Passage —
-----

Yeah, but we'll deserve it, and we'll understand it.
Guys, everybody, let's just chest bump. Can we all just chest bump? Can we just get back to basics
and just bump our chests together? Hey, dear brothers, McRoy, I'm worried that I might be in love
with my best friend's ex. I understand the rule is brose before hose. Please don't say that out loud.
But when it is considered acceptable to proceed with getting my mac on, form spring.
Never. It's never brose before hose. Never. Hey, whoever said brose before hose is lying.
Meet exhibit A in the fact that the world does not operate on that premise. I call it the
continued existence and propagation of the human race. Hi, it's never been brose before hose until
your brose learned to make progeny. Do you know who invented brose before hose? It was somebody
who knew that his friend was interested in his own ex-girlfriend. Yeah, he's like, hey, wait, but you
brose before hose. Yes. Gotcha. I did it. Came down from the mount. There's a stone carved
brose before hose. I have another example. If you say brose before hose in front of a quote-unquote
hoe, it'll be brose and just brose forever and ever and jerking it forever because what are you
doing? Don't say that out loud. Don't even think it. What is it with that attitude? Brose before
hose. Like, have you met your brose? It's absolute nonsense. It's nonsense. It's just
falderol. Can we make a less falderol-y, less inflammatory version of this? Yes. Yes. Pals
before gals. Okay. That's perfect. That's much better. I thought we could get a good 15 or
20 seconds of riffing out of that, but you just don't shut it down. I just shut it down. Pals
before gals. Everybody, no more brose before hose. Pals before gals. I want to do a slight addendum
to one of our usual answers, and it's this. Just ask him, silly. Hey. Hey. Go to your best friend
and be like, hey, you're my best friend. You want me to be happy. Can I put it in Debbie?

-----

Brief 1 —
Count the lines of the entries that contain the word "small" and give only that number.

-----

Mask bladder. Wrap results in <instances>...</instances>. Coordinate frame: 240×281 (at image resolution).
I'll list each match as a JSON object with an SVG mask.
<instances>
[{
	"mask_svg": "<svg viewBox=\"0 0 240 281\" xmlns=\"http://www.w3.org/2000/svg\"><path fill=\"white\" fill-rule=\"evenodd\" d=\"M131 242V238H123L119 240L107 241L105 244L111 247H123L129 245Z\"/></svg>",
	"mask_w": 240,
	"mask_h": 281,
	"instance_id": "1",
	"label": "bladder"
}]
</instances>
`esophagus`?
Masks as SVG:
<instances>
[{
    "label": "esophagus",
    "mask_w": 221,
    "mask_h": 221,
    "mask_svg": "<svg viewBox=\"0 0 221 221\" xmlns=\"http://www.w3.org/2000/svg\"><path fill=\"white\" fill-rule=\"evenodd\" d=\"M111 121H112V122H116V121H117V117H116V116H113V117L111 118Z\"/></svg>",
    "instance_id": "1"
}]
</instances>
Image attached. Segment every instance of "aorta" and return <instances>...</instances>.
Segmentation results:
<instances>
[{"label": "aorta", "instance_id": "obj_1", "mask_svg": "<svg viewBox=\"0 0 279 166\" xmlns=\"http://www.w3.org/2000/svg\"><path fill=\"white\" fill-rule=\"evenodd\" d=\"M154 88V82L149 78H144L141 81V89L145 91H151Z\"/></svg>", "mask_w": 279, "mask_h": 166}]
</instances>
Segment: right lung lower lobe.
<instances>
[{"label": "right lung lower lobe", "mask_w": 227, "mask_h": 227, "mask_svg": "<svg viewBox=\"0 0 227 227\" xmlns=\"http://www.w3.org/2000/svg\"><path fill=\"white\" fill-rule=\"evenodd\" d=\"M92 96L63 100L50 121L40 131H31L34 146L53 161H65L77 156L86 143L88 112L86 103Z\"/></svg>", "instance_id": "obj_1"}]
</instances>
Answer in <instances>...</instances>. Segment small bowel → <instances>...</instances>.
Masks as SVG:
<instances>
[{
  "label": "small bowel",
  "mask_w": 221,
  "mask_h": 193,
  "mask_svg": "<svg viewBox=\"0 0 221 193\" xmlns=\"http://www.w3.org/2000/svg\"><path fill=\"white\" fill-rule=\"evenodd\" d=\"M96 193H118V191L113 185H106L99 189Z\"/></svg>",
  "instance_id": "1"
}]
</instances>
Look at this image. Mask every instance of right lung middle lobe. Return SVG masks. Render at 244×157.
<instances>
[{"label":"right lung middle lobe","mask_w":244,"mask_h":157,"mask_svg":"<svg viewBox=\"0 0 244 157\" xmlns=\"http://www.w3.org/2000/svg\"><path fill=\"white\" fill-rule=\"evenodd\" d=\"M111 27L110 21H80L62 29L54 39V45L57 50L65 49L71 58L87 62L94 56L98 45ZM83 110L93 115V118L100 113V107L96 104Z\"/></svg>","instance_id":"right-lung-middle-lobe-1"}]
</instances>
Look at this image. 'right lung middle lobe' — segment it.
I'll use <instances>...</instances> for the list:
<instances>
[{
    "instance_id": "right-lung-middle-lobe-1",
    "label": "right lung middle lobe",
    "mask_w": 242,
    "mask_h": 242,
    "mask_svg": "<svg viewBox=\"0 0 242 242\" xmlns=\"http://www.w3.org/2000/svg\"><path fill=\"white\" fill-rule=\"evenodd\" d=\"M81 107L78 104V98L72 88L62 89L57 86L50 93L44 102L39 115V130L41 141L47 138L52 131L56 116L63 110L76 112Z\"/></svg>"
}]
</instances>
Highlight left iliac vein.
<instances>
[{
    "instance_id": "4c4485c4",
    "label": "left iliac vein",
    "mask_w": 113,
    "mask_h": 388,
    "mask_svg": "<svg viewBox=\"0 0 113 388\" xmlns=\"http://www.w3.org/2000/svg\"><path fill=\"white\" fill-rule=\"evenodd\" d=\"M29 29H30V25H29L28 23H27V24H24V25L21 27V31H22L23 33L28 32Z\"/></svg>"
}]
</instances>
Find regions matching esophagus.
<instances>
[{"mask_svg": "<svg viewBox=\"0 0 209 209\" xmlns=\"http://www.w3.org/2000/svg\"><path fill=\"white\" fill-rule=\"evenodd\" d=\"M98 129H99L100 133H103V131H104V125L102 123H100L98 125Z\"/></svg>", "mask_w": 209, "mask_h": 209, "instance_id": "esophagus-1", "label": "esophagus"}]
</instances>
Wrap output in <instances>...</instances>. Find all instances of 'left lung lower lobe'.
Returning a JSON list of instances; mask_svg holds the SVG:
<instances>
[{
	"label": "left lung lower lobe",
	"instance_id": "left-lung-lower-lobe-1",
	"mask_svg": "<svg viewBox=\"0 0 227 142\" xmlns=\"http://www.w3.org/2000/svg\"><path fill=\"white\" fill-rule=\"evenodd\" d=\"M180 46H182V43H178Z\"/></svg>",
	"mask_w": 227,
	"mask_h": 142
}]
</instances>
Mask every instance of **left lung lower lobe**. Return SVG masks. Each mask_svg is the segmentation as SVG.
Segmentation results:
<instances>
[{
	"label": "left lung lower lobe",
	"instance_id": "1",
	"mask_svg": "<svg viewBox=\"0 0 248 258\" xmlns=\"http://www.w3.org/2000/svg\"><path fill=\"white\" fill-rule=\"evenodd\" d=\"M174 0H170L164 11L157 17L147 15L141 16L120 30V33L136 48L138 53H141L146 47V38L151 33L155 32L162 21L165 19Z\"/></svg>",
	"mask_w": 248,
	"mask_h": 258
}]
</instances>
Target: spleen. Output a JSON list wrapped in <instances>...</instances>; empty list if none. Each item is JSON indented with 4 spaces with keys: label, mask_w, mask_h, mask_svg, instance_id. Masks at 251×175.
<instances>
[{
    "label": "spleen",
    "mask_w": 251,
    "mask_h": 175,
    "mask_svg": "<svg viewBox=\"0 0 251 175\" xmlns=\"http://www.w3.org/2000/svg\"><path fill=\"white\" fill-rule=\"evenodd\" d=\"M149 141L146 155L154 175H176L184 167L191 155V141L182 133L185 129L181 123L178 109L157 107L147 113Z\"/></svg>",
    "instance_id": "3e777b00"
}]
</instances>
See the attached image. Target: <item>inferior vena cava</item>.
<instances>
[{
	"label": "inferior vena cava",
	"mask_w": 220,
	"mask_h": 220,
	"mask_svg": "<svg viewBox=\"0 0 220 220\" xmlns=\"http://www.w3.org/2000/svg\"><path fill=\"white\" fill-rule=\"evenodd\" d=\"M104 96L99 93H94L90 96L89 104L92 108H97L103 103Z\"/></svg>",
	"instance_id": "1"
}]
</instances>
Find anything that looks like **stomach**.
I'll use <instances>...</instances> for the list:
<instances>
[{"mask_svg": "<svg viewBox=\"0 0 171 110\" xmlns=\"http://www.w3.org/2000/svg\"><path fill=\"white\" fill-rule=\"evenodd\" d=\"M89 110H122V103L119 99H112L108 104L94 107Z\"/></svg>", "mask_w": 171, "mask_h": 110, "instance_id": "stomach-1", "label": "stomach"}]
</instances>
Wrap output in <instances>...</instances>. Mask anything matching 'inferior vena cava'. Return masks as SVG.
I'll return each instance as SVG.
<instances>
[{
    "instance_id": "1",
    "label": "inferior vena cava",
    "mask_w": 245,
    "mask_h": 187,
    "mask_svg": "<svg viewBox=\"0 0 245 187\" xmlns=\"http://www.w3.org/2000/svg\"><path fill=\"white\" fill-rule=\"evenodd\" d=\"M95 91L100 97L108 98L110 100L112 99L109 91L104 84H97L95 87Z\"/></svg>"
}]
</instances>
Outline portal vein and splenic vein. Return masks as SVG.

-----

Brief 2 —
Rewrite everything in the passage from "Yeah, but we'll" down to "hose is lying.", swapping each "chest bump" for "high five".

Worked solution 1 —
2

Worked solution 2 —
Yeah, but we'll deserve it, and we'll understand it.
Guys, everybody, let's just high five. Can we all just high five? Can we just get back to basics
and just bump our chests together? Hey, dear brothers, McRoy, I'm worried that I might be in love
with my best friend's ex. I understand the rule is brose before hose. Please don't say that out loud.
But when it is considered acceptable to proceed with getting my mac on, form spring.
Never. It's never brose before hose. Never. Hey, whoever said brose before hose is lying.